## Work instruction
Transcribe the whole listing exactly; the images stay out.

## Record extracts
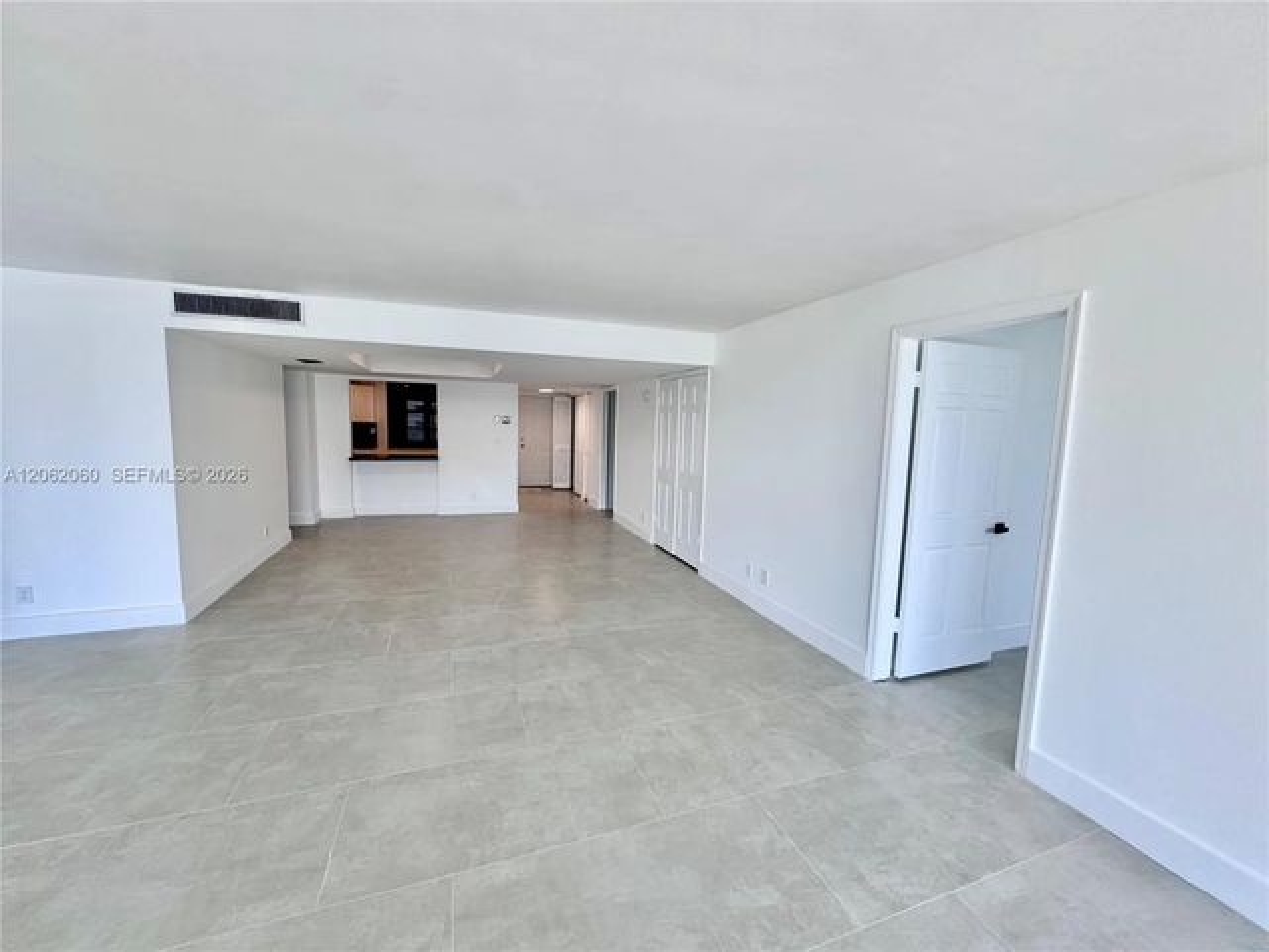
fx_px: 513
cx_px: 634
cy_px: 476
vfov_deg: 85.7
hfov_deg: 102.1
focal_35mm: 14
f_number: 2.2
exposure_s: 1/115
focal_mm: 2.22
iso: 40
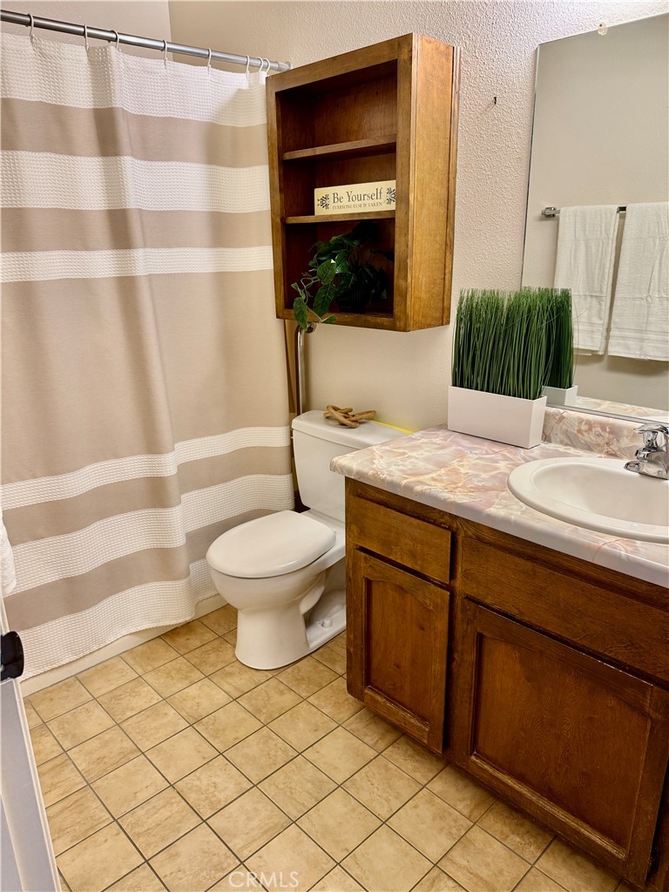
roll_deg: +0.6
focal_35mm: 24
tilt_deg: -17.1
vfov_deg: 71.6
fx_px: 618
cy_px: 446
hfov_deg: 56.8
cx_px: 334
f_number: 1.78
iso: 160
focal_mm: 6.76
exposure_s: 1/60
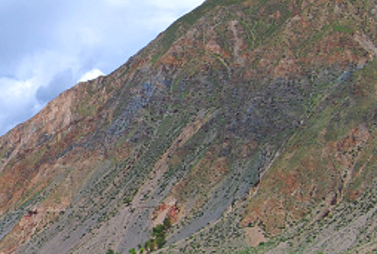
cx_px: -101
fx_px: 893
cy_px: 192
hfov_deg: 21.7
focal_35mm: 85
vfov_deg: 16.1
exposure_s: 1/320
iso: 100
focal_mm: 18
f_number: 6.3
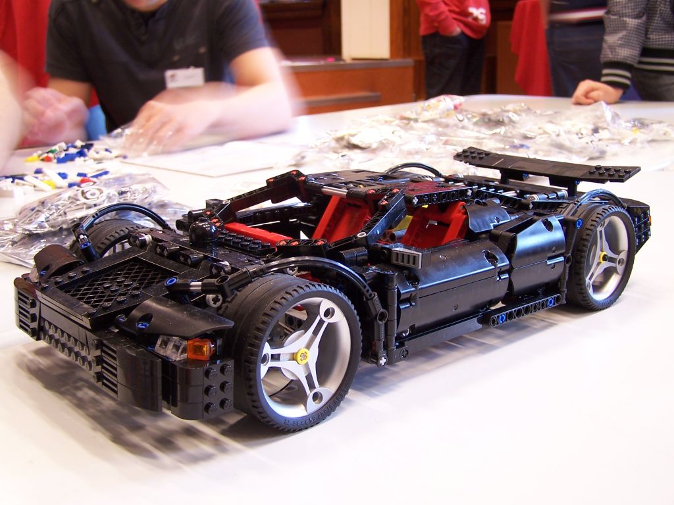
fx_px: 779
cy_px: 252
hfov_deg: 46.8
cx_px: 337
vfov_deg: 36.0
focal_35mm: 40
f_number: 2.8
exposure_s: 1/3
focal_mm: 6.7
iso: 80
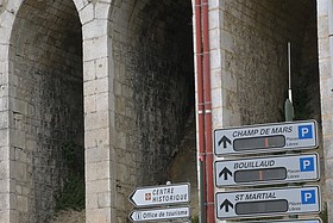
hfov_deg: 12.8
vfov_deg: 8.7
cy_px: 146
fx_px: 1466
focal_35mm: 158
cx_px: 13
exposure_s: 1/320
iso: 250
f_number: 11
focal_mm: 37
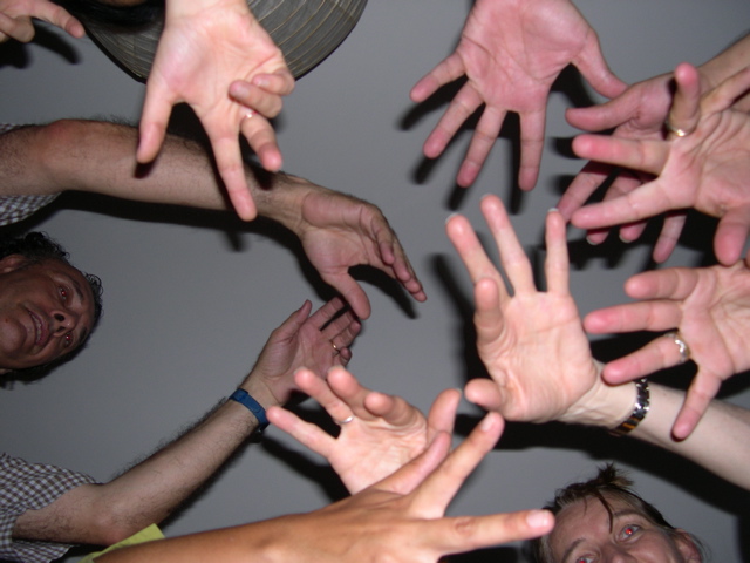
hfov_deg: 49.0
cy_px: 282
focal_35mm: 38
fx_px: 823
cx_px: 375
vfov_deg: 37.7
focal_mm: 8
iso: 100
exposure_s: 1/60
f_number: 2.8
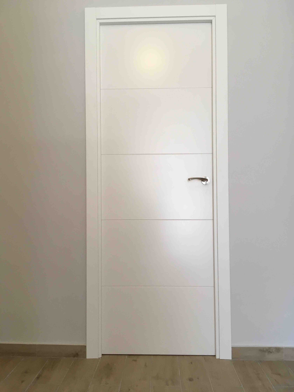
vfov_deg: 61.7
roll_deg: +0.1
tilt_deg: -0.2
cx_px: 147
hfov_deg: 48.2
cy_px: 196
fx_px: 328
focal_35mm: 29
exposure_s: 1/33
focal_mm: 4.15
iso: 40
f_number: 2.2
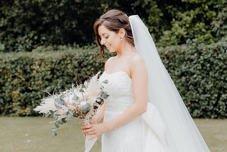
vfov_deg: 15.7
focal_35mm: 87
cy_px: 76
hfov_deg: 23.4
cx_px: 114
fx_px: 549
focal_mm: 58
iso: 125
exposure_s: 1/160
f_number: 3.5
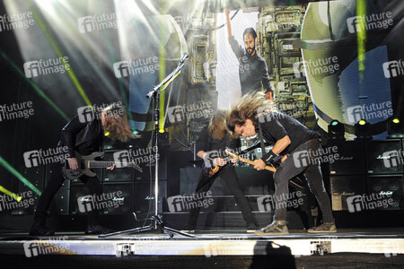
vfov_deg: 38.9
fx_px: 382
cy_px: 134
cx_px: 202
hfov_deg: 55.8
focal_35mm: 34
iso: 1600
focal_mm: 34
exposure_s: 1/250
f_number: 5
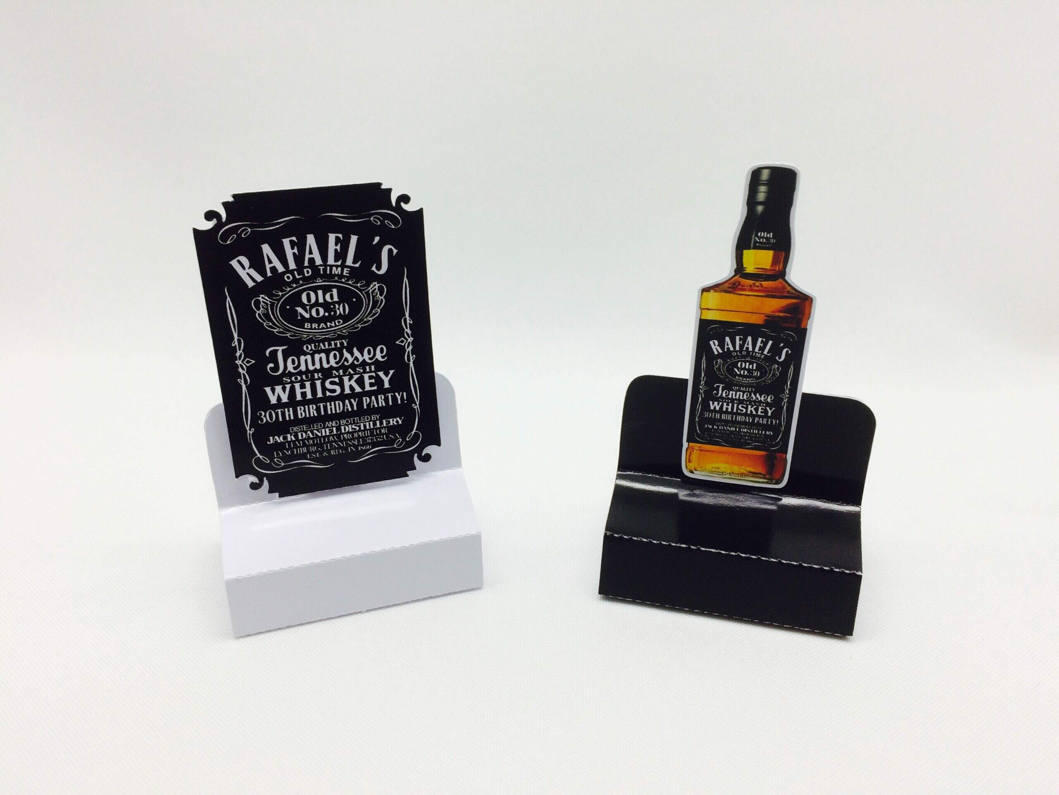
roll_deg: -0.8
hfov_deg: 61.7
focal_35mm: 29
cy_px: 398
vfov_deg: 48.2
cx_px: 530
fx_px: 887
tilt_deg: -29.1
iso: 32
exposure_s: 1/123
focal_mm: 4.15
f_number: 2.2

## Exercise solution
fx_px: 513
cx_px: 634
cy_px: 476
vfov_deg: 85.7
hfov_deg: 102.1
focal_35mm: 14
f_number: 2.2
exposure_s: 1/115
focal_mm: 2.22
iso: 40
roll_deg: +0.6
focal_35mm: 24
tilt_deg: -17.1
vfov_deg: 71.6
fx_px: 618
cy_px: 446
hfov_deg: 56.8
cx_px: 334
f_number: 1.78
iso: 160
focal_mm: 6.76
exposure_s: 1/60
cx_px: -101
fx_px: 893
cy_px: 192
hfov_deg: 21.7
focal_35mm: 85
vfov_deg: 16.1
exposure_s: 1/320
iso: 100
focal_mm: 18
f_number: 6.3
fx_px: 779
cy_px: 252
hfov_deg: 46.8
cx_px: 337
vfov_deg: 36.0
focal_35mm: 40
f_number: 2.8
exposure_s: 1/3
focal_mm: 6.7
iso: 80
hfov_deg: 12.8
vfov_deg: 8.7
cy_px: 146
fx_px: 1466
focal_35mm: 158
cx_px: 13
exposure_s: 1/320
iso: 250
f_number: 11
focal_mm: 37
hfov_deg: 49.0
cy_px: 282
focal_35mm: 38
fx_px: 823
cx_px: 375
vfov_deg: 37.7
focal_mm: 8
iso: 100
exposure_s: 1/60
f_number: 2.8
vfov_deg: 61.7
roll_deg: +0.1
tilt_deg: -0.2
cx_px: 147
hfov_deg: 48.2
cy_px: 196
fx_px: 328
focal_35mm: 29
exposure_s: 1/33
focal_mm: 4.15
iso: 40
f_number: 2.2
vfov_deg: 15.7
focal_35mm: 87
cy_px: 76
hfov_deg: 23.4
cx_px: 114
fx_px: 549
focal_mm: 58
iso: 125
exposure_s: 1/160
f_number: 3.5
vfov_deg: 38.9
fx_px: 382
cy_px: 134
cx_px: 202
hfov_deg: 55.8
focal_35mm: 34
iso: 1600
focal_mm: 34
exposure_s: 1/250
f_number: 5
roll_deg: -0.8
hfov_deg: 61.7
focal_35mm: 29
cy_px: 398
vfov_deg: 48.2
cx_px: 530
fx_px: 887
tilt_deg: -29.1
iso: 32
exposure_s: 1/123
focal_mm: 4.15
f_number: 2.2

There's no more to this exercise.